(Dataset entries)
::::
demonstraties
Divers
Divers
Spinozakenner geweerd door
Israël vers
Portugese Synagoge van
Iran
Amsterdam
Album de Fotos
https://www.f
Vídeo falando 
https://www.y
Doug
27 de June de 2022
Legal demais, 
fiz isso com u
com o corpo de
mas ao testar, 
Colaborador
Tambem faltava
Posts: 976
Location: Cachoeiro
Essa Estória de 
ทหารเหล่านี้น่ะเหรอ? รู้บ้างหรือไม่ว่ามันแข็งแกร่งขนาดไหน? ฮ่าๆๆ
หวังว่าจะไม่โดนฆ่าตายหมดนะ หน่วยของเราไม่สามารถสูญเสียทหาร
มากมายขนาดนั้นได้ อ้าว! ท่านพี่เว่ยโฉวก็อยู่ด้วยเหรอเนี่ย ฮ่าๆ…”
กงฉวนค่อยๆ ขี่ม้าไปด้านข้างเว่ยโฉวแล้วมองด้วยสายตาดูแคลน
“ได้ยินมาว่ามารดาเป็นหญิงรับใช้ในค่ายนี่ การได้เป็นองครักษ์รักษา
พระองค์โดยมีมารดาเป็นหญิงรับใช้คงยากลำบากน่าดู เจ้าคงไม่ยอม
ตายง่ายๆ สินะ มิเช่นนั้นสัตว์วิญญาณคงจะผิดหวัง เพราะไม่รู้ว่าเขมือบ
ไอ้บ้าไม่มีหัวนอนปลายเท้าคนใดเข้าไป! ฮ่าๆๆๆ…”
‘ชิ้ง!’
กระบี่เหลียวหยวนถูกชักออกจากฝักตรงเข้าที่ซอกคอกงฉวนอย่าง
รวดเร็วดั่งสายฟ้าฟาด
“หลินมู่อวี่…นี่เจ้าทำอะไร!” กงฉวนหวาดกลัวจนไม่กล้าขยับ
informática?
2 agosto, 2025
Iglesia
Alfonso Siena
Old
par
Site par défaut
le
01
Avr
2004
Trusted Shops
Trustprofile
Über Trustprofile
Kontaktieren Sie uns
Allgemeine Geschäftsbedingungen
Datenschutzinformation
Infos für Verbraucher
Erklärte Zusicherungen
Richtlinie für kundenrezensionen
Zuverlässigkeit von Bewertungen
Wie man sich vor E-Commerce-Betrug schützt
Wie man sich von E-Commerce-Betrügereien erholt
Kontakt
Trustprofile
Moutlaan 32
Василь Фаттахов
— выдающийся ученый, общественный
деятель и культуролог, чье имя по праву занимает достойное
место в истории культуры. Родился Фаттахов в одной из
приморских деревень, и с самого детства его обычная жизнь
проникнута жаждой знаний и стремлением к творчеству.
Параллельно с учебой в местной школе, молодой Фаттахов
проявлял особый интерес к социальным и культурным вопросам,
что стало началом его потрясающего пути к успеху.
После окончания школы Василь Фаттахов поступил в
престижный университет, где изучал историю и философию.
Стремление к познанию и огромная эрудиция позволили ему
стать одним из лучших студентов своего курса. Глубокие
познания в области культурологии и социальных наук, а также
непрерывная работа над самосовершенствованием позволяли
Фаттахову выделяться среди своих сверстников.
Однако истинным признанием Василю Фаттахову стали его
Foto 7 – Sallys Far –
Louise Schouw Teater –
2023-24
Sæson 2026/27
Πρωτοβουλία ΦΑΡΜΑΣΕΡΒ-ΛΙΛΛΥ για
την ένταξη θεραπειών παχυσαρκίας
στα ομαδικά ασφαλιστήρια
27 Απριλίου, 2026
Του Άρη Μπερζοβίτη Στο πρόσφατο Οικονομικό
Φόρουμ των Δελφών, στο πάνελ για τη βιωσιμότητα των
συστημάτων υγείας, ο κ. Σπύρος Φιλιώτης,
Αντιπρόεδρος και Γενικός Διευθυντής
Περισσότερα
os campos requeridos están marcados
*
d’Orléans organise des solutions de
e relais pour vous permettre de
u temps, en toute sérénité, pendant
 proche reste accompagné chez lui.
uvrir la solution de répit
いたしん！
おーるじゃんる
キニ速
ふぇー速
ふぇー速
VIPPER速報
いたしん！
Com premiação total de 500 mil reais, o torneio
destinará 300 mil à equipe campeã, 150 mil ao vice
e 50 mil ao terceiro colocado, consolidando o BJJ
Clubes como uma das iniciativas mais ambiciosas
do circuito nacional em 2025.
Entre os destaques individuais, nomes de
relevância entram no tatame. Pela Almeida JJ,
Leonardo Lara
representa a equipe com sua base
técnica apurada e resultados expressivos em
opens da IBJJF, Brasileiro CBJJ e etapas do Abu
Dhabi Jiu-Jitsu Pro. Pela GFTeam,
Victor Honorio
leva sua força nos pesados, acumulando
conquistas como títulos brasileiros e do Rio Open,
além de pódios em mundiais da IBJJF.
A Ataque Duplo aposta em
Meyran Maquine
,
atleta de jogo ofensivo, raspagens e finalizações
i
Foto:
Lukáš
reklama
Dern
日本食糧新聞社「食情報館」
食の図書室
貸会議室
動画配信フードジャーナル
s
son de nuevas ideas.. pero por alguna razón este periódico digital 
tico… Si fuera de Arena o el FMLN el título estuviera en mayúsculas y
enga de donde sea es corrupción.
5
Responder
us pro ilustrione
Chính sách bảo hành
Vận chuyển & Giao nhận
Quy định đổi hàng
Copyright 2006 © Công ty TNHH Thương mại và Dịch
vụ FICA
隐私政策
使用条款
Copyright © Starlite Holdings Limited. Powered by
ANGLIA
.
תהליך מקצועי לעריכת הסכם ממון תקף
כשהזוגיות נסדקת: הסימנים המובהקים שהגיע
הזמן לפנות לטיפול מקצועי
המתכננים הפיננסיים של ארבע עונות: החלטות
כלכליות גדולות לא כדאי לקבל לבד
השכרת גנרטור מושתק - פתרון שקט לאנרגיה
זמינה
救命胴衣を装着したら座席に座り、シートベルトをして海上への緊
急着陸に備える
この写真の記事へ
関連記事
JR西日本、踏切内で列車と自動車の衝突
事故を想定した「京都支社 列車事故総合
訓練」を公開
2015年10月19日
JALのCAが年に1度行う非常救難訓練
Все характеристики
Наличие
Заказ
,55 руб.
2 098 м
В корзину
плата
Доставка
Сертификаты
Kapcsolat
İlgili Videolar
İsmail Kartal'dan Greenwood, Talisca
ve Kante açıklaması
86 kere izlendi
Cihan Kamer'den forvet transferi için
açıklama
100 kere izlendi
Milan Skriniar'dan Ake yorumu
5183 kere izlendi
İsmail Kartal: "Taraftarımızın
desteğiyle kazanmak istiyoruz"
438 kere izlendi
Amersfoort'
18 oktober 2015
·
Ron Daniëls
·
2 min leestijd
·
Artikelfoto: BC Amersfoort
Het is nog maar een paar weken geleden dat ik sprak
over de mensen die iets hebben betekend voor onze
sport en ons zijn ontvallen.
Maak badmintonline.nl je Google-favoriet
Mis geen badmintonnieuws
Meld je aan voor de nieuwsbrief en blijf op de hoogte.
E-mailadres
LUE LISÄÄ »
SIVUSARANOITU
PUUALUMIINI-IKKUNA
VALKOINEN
::::
Please give the full set of data again exactly.

demonstraties
Divers
Divers
Spinozakenner geweerd door
Israël vers
Portugese Synagoge van
Iran
Amsterdam
Album de Fotos
https://www.f
Vídeo falando 
https://www.y
Doug
27 de June de 2022
Legal demais, 
fiz isso com u
com o corpo de
mas ao testar, 
Colaborador
Tambem faltava
Posts: 976
Location: Cachoeiro
Essa Estória de 
ทหารเหล่านี้น่ะเหรอ? รู้บ้างหรือไม่ว่ามันแข็งแกร่งขนาดไหน? ฮ่าๆๆ
หวังว่าจะไม่โดนฆ่าตายหมดนะ หน่วยของเราไม่สามารถสูญเสียทหาร
มากมายขนาดนั้นได้ อ้าว! ท่านพี่เว่ยโฉวก็อยู่ด้วยเหรอเนี่ย ฮ่าๆ…”
กงฉวนค่อยๆ ขี่ม้าไปด้านข้างเว่ยโฉวแล้วมองด้วยสายตาดูแคลน
“ได้ยินมาว่ามารดาเป็นหญิงรับใช้ในค่ายนี่ การได้เป็นองครักษ์รักษา
พระองค์โดยมีมารดาเป็นหญิงรับใช้คงยากลำบากน่าดู เจ้าคงไม่ยอม
ตายง่ายๆ สินะ มิเช่นนั้นสัตว์วิญญาณคงจะผิดหวัง เพราะไม่รู้ว่าเขมือบ
ไอ้บ้าไม่มีหัวนอนปลายเท้าคนใดเข้าไป! ฮ่าๆๆๆ…”
‘ชิ้ง!’
กระบี่เหลียวหยวนถูกชักออกจากฝักตรงเข้าที่ซอกคอกงฉวนอย่าง
รวดเร็วดั่งสายฟ้าฟาด
“หลินมู่อวี่…นี่เจ้าทำอะไร!” กงฉวนหวาดกลัวจนไม่กล้าขยับ
informática?
2 agosto, 2025
Iglesia
Alfonso Siena
Old
par
Site par défaut
le
01
Avr
2004
Trusted Shops
Trustprofile
Über Trustprofile
Kontaktieren Sie uns
Allgemeine Geschäftsbedingungen
Datenschutzinformation
Infos für Verbraucher
Erklärte Zusicherungen
Richtlinie für kundenrezensionen
Zuverlässigkeit von Bewertungen
Wie man sich vor E-Commerce-Betrug schützt
Wie man sich von E-Commerce-Betrügereien erholt
Kontakt
Trustprofile
Moutlaan 32
Василь Фаттахов
— выдающийся ученый, общественный
деятель и культуролог, чье имя по праву занимает достойное
место в истории культуры. Родился Фаттахов в одной из
приморских деревень, и с самого детства его обычная жизнь
проникнута жаждой знаний и стремлением к творчеству.
Параллельно с учебой в местной школе, молодой Фаттахов
проявлял особый интерес к социальным и культурным вопросам,
что стало началом его потрясающего пути к успеху.
После окончания школы Василь Фаттахов поступил в
престижный университет, где изучал историю и философию.
Стремление к познанию и огромная эрудиция позволили ему
стать одним из лучших студентов своего курса. Глубокие
познания в области культурологии и социальных наук, а также
непрерывная работа над самосовершенствованием позволяли
Фаттахову выделяться среди своих сверстников.
Однако истинным признанием Василю Фаттахову стали его
Foto 7 – Sallys Far –
Louise Schouw Teater –
2023-24
Sæson 2026/27
Πρωτοβουλία ΦΑΡΜΑΣΕΡΒ-ΛΙΛΛΥ για
την ένταξη θεραπειών παχυσαρκίας
στα ομαδικά ασφαλιστήρια
27 Απριλίου, 2026
Του Άρη Μπερζοβίτη Στο πρόσφατο Οικονομικό
Φόρουμ των Δελφών, στο πάνελ για τη βιωσιμότητα των
συστημάτων υγείας, ο κ. Σπύρος Φιλιώτης,
Αντιπρόεδρος και Γενικός Διευθυντής
Περισσότερα
os campos requeridos están marcados
*
d’Orléans organise des solutions de
e relais pour vous permettre de
u temps, en toute sérénité, pendant
 proche reste accompagné chez lui.
uvrir la solution de répit
いたしん！
おーるじゃんる
キニ速
ふぇー速
ふぇー速
VIPPER速報
いたしん！
Com premiação total de 500 mil reais, o torneio
destinará 300 mil à equipe campeã, 150 mil ao vice
e 50 mil ao terceiro colocado, consolidando o BJJ
Clubes como uma das iniciativas mais ambiciosas
do circuito nacional em 2025.
Entre os destaques individuais, nomes de
relevância entram no tatame. Pela Almeida JJ,
Leonardo Lara
representa a equipe com sua base
técnica apurada e resultados expressivos em
opens da IBJJF, Brasileiro CBJJ e etapas do Abu
Dhabi Jiu-Jitsu Pro. Pela GFTeam,
Victor Honorio
leva sua força nos pesados, acumulando
conquistas como títulos brasileiros e do Rio Open,
além de pódios em mundiais da IBJJF.
A Ataque Duplo aposta em
Meyran Maquine
,
atleta de jogo ofensivo, raspagens e finalizações
i
Foto:
Lukáš
reklama
Dern
日本食糧新聞社「食情報館」
食の図書室
貸会議室
動画配信フードジャーナル
s
son de nuevas ideas.. pero por alguna razón este periódico digital 
tico… Si fuera de Arena o el FMLN el título estuviera en mayúsculas y
enga de donde sea es corrupción.
5
Responder
us pro ilustrione
Chính sách bảo hành
Vận chuyển & Giao nhận
Quy định đổi hàng
Copyright 2006 © Công ty TNHH Thương mại và Dịch
vụ FICA
隐私政策
使用条款
Copyright © Starlite Holdings Limited. Powered by
ANGLIA
.
תהליך מקצועי לעריכת הסכם ממון תקף
כשהזוגיות נסדקת: הסימנים המובהקים שהגיע
הזמן לפנות לטיפול מקצועי
המתכננים הפיננסיים של ארבע עונות: החלטות
כלכליות גדולות לא כדאי לקבל לבד
השכרת גנרטור מושתק - פתרון שקט לאנרגיה
זמינה
救命胴衣を装着したら座席に座り、シートベルトをして海上への緊
急着陸に備える
この写真の記事へ
関連記事
JR西日本、踏切内で列車と自動車の衝突
事故を想定した「京都支社 列車事故総合
訓練」を公開
2015年10月19日
JALのCAが年に1度行う非常救難訓練
Все характеристики
Наличие
Заказ
,55 руб.
2 098 м
В корзину
плата
Доставка
Сертификаты
Kapcsolat
İlgili Videolar
İsmail Kartal'dan Greenwood, Talisca
ve Kante açıklaması
86 kere izlendi
Cihan Kamer'den forvet transferi için
açıklama
100 kere izlendi
Milan Skriniar'dan Ake yorumu
5183 kere izlendi
İsmail Kartal: "Taraftarımızın
desteğiyle kazanmak istiyoruz"
438 kere izlendi
Amersfoort'
18 oktober 2015
·
Ron Daniëls
·
2 min leestijd
·
Artikelfoto: BC Amersfoort
Het is nog maar een paar weken geleden dat ik sprak
over de mensen die iets hebben betekend voor onze
sport en ons zijn ontvallen.
Maak badmintonline.nl je Google-favoriet
Mis geen badmintonnieuws
Meld je aan voor de nieuwsbrief en blijf op de hoogte.
E-mailadres
LUE LISÄÄ »
SIVUSARANOITU
PUUALUMIINI-IKKUNA
VALKOINEN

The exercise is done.